[Data for chart understanding]
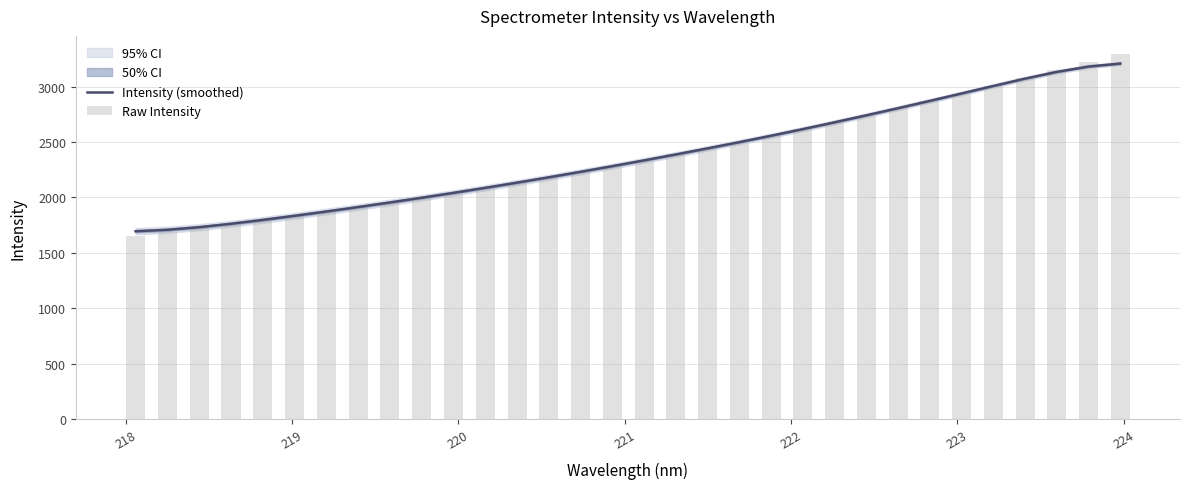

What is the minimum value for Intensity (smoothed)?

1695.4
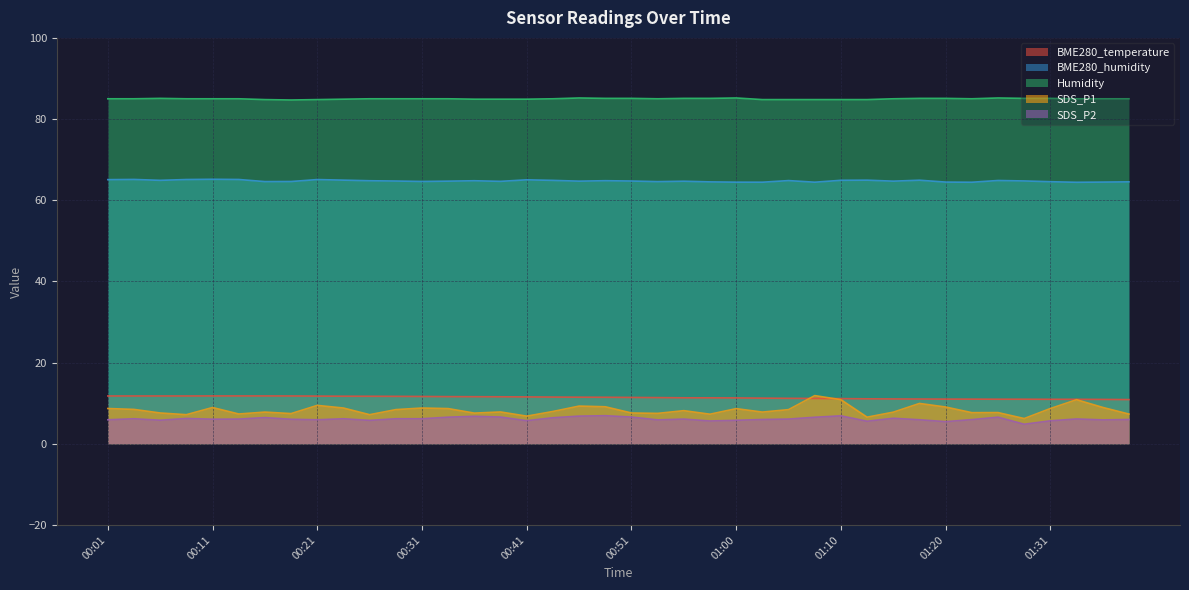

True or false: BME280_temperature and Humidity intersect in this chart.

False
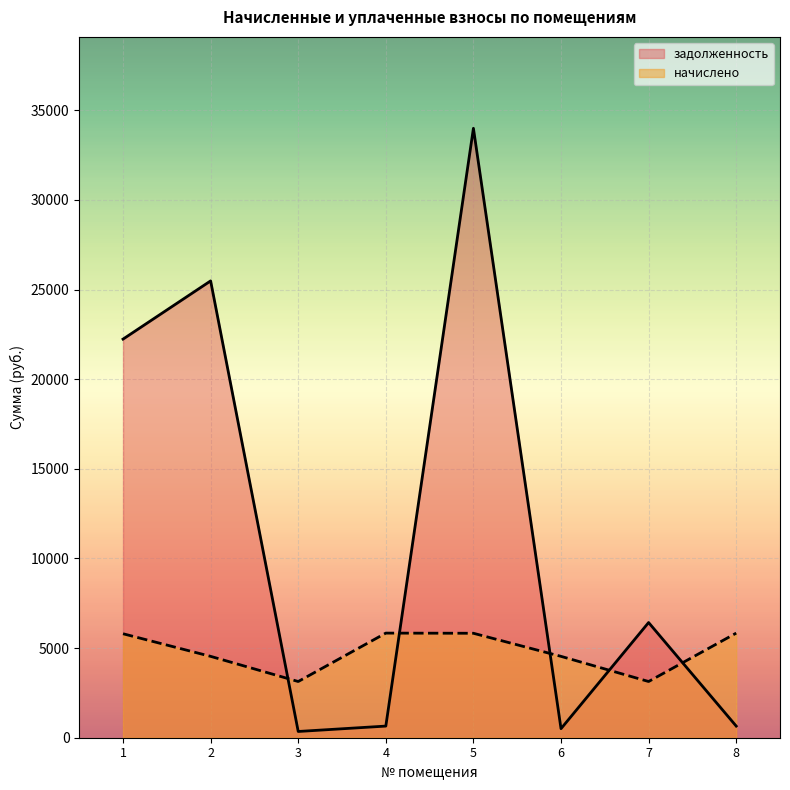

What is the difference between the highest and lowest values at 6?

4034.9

§ **TASK ITEM**
Count the lines above that contain the word "What". Reply with the number alone.

§ **ANSWER TO THIS PROBLEM**
2